▸ RECORDS FOR THIS EXERCISE:
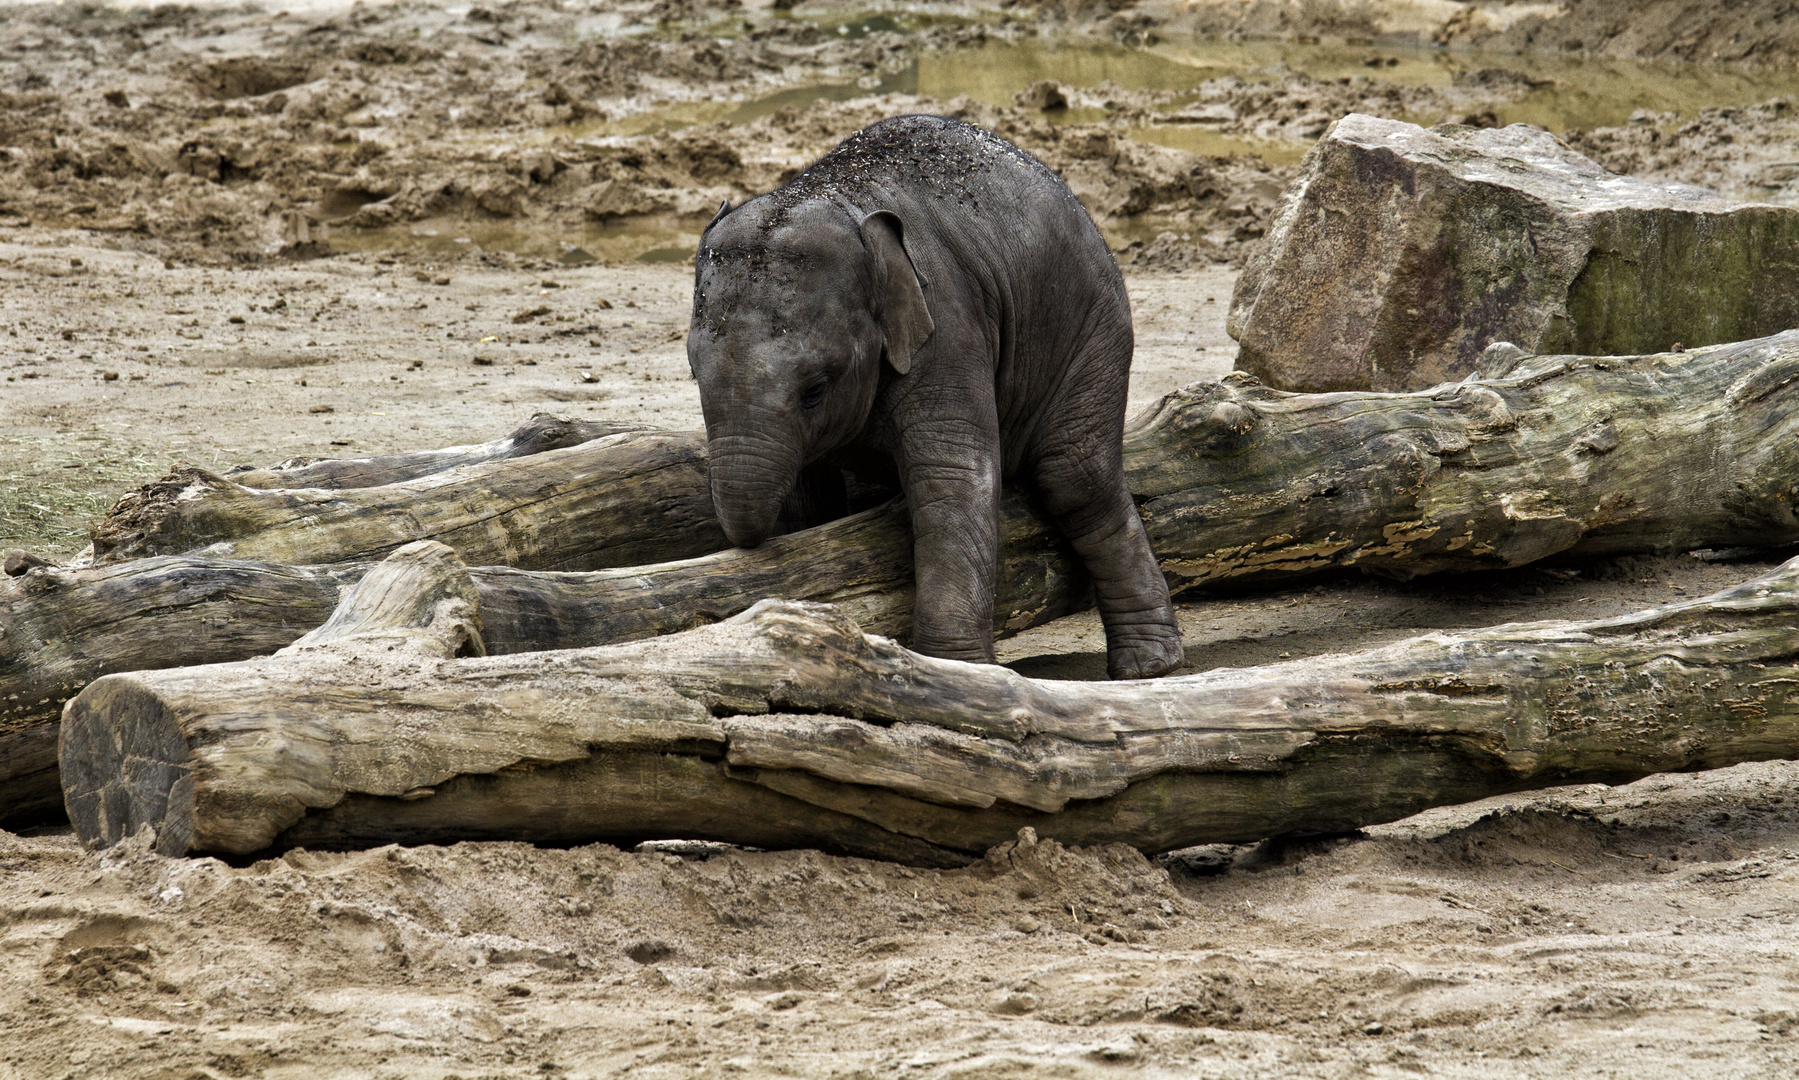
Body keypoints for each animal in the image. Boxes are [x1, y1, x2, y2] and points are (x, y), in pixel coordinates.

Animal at [687, 113, 1180, 680]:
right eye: (693, 373)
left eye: (815, 388)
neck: (838, 201)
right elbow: (806, 495)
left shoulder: (946, 323)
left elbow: (953, 473)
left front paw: (958, 672)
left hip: (1094, 332)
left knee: (1074, 476)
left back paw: (1148, 667)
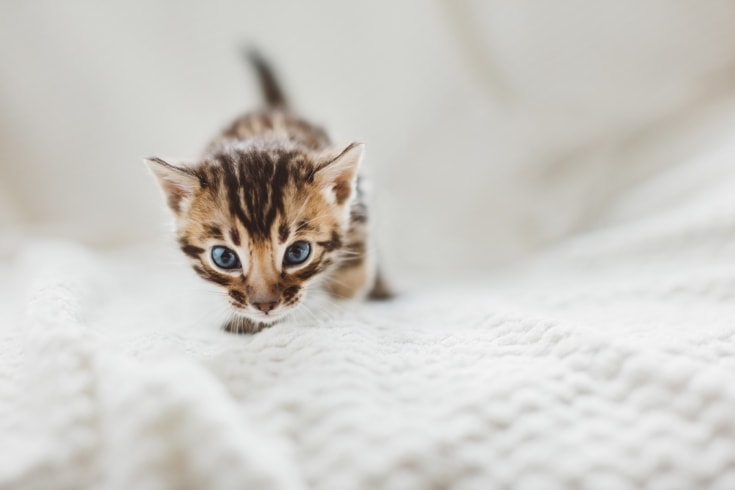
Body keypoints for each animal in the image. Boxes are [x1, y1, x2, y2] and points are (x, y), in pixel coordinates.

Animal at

▸ TASK DIRECTIONS: A faithful, word-for-word copy of the records above, pictures left out, is the answer.

▸ RESULT FOR THIS TASK:
Body keypoints for each animal in the image. Boxes are [x1, y1, x2, y2] and points are (x, y), in pixel coordinates.

Animal at [687, 113, 1180, 680]:
right eye: (693, 373)
left eye: (815, 388)
neck: (838, 201)
right elbow: (806, 495)
left shoulder: (946, 323)
left elbow: (953, 473)
left front paw: (958, 672)
left hip: (1094, 332)
left knee: (1074, 476)
left back paw: (1148, 667)
Body keypoints for each animal in the image. Boxes are [x1, y1, x2, y2] and points are (x, y), in pixel coordinates.

Animal at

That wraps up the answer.